The first archaeological excavations at Zekreet took place in 1973–1974 by a team led by Beatrice de Cardi. Zekreet Fort was discovered during this period. The area was again excavated by a French team from 2002 to 2005 and the contents of this excavation were analyzed in 2006. The total area of the excavated site was 18000 m2.

Nineteenth-century ceramics have been discovered on site. Some of the pottery has been traced back to China.

==Visitor attractions==

===Zekreet Fort===
Zekreet Fort has been dated to the late 18th or early 19th century. The fort's shape is quadrangular with four circular watchtowers. At the time of its initial construction, the fort did not have any towers. The towers were instead added to each side in a reconstruction phase. Facilities for "debis" (date syrup) production are believed to have been at the site.

===Film city===

A replica city was built to the north of Zekreet for use in film production. It includes a large fort surrounded by palm trees.

===House of the imam===
The Qatar Museums Authority has started a project to repackage a house belonging to the former imam of Zekreet during the 1950s as a cultural venue where educational workshops are held. As part of the repackaging, a passage will be constructed from the building to Richard Serra's sculptures in Ras Abrouq.

===Zekreet Mosque===
Constructed in 1940, the Zekreet Mosque has long been considered a local landmark and has since been restored by Qatar Museums. The mosque features entrances along its northern and southern exterior walls. The entrance to the iwan of the qibla faces eastward. The mosque's iwans possess two window openings situated on the northern and southern exterior walls. The courtyard dimensions are 10.24 by 15.90 m. A designated area for ablution is located at the southeastern corner of the courtyard.

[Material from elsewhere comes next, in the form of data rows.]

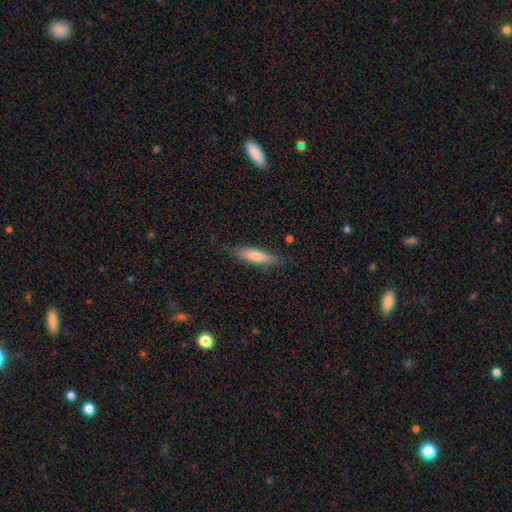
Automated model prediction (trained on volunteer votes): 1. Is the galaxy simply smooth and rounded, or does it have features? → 70% smooth, 24% featured or disk, 6% star or artifact.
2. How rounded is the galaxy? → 71% cigar-shaped, 27% in between, 2% round.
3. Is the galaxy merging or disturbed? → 81% none, 15% minor disturbance, 3% major disturbance, 1% merger.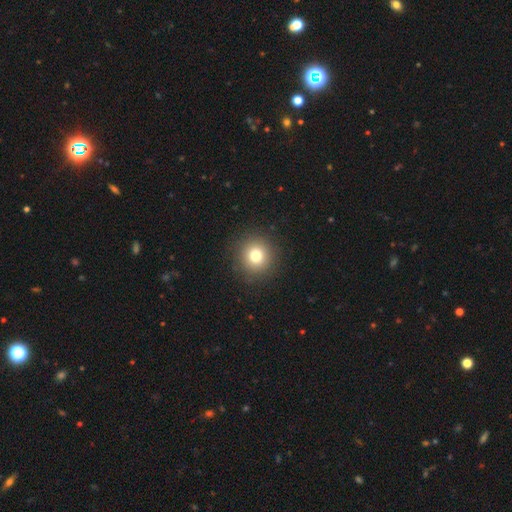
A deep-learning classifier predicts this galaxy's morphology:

The minaret, positioned at the northeastern corner of the courtyard, is built upon a small square base. An arched door, accessed by a step, leads to a spiral staircase ascending to the minaret's summit. The minaret is cylindrical, crowned by a low circular dome supported by six columns. The open iwan connects to the courtyard through seven square arches and spans 3.17 m meters in width, with an opening on each side. The enclosed iwan, or qibla iwan's area is roughly identical to that of the open iwan. The wall separating the open iwan from the enclosed iwan includes three doors, the central one facing the qibla. The badghirs of the open iwan have been sealed, the original doors have been replaced with metal ones, and the roof has been covered with corrugated sheet metal plates.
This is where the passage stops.